Start of Information provided

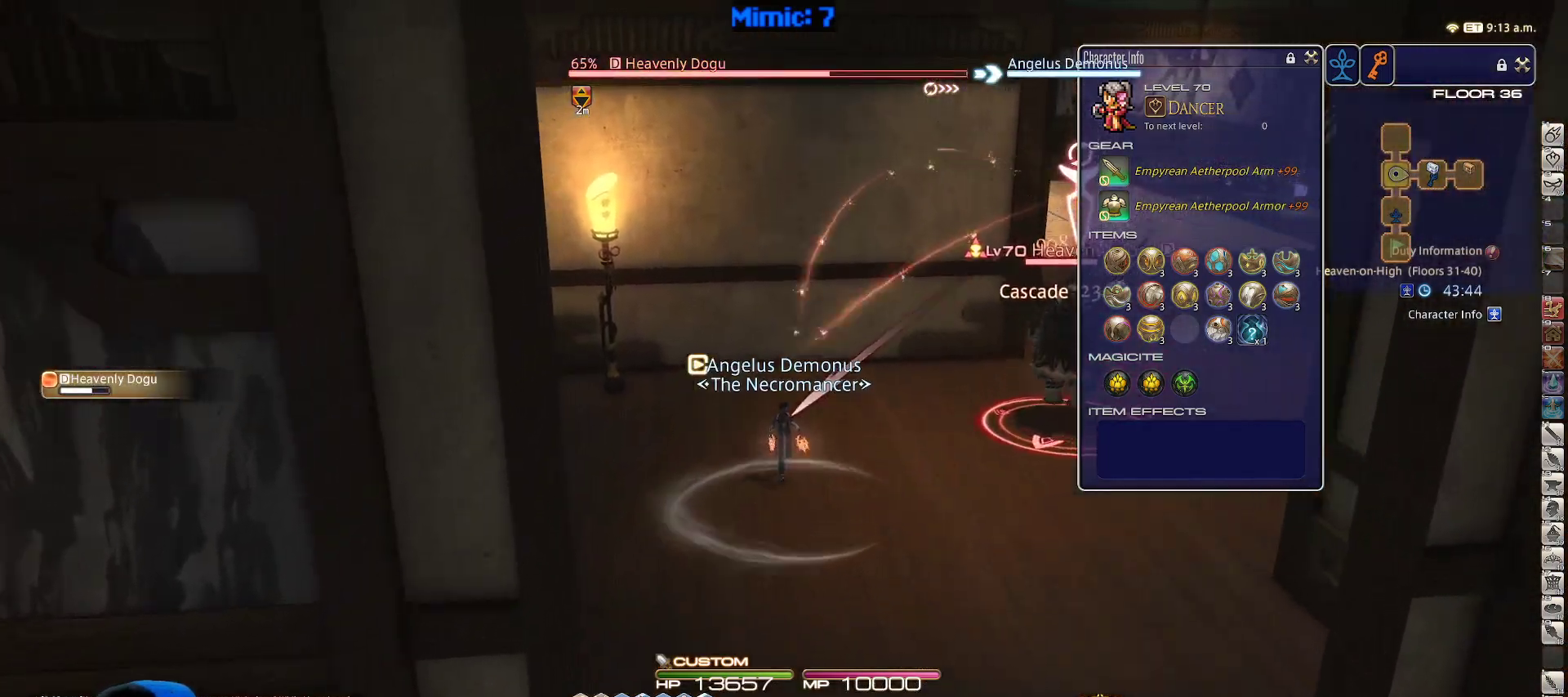
{"keys": ["d", "rbracket", "w"], "events": [[333, "lbracket", "down"], [433, "d", "down"], [433, "lbracket", "up"], [433, "rbracket", "down"]]}
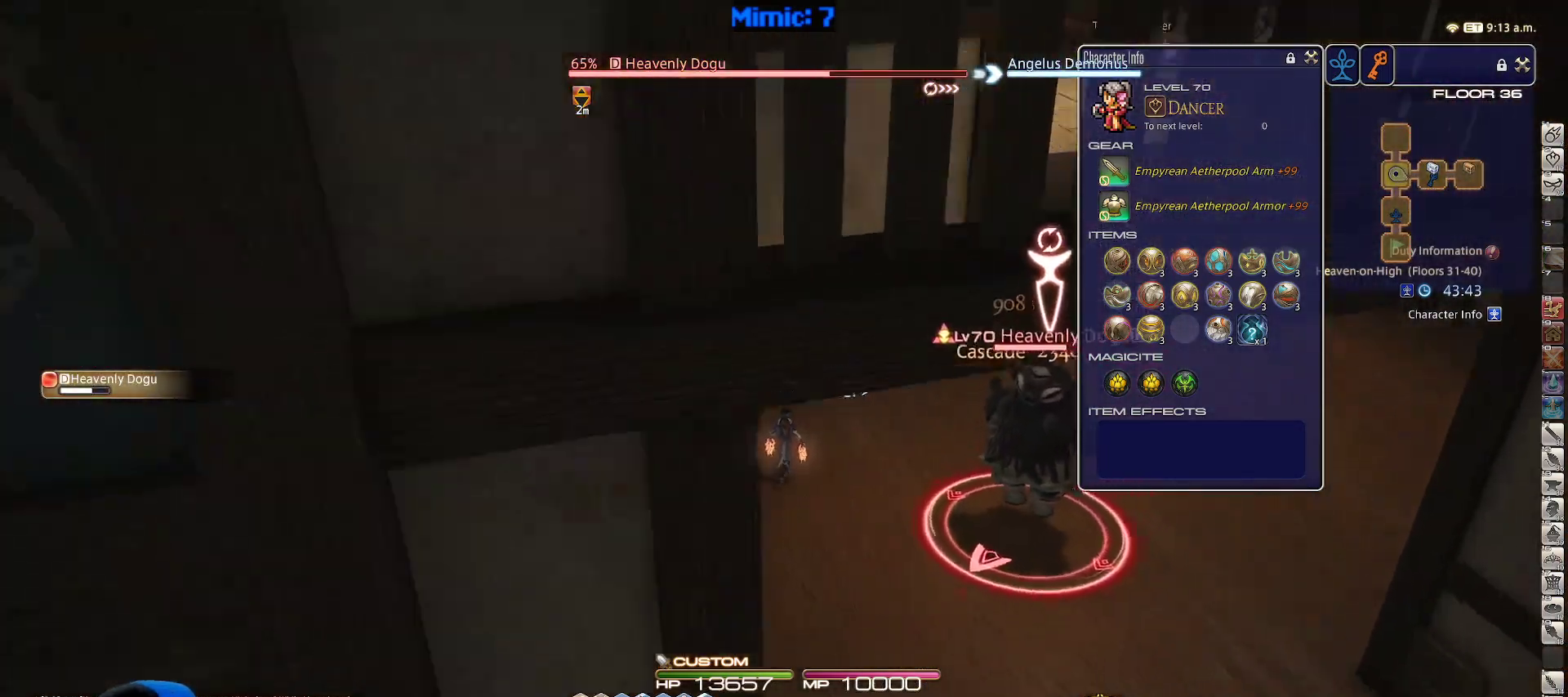
{"keys": ["2", "d", "w"], "events": [[267, "2", "down"], [267, "rbracket", "up"]]}
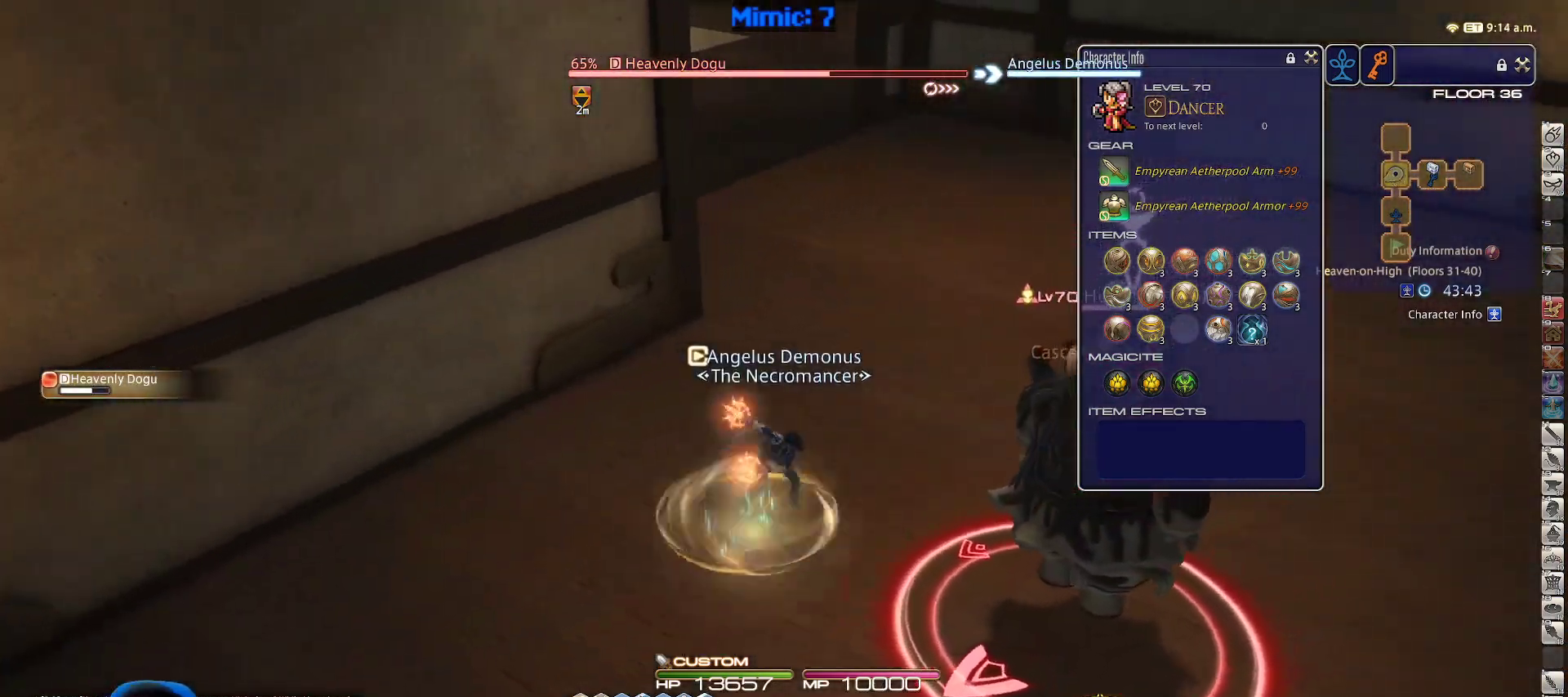
{"keys": ["w"], "events": [[50, "2", "up"], [283, "d", "up"]]}
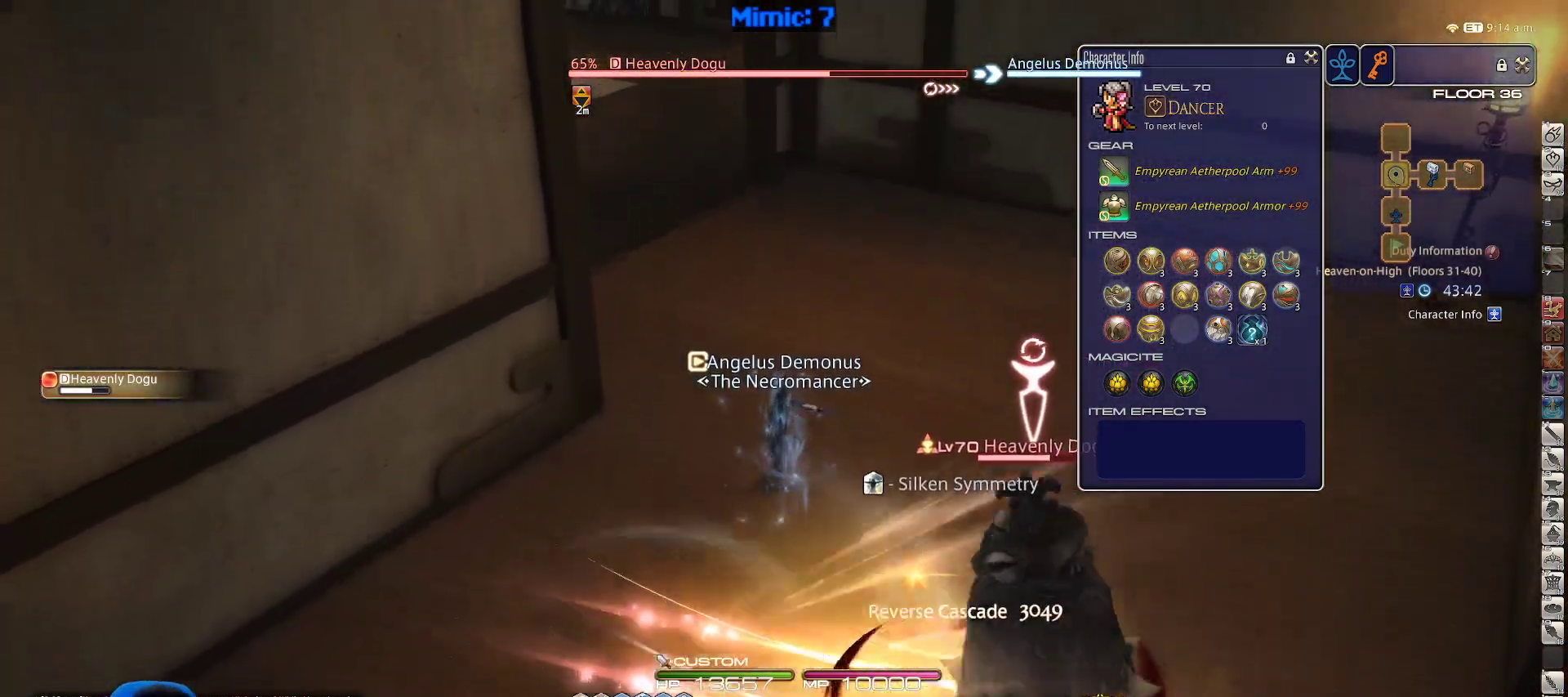
{"keys": ["w"], "events": []}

End of Information provided

> Task to carry out: Going through the listing, tally each line that contains "rbracket", then state the total with no other text.

> Your response: 2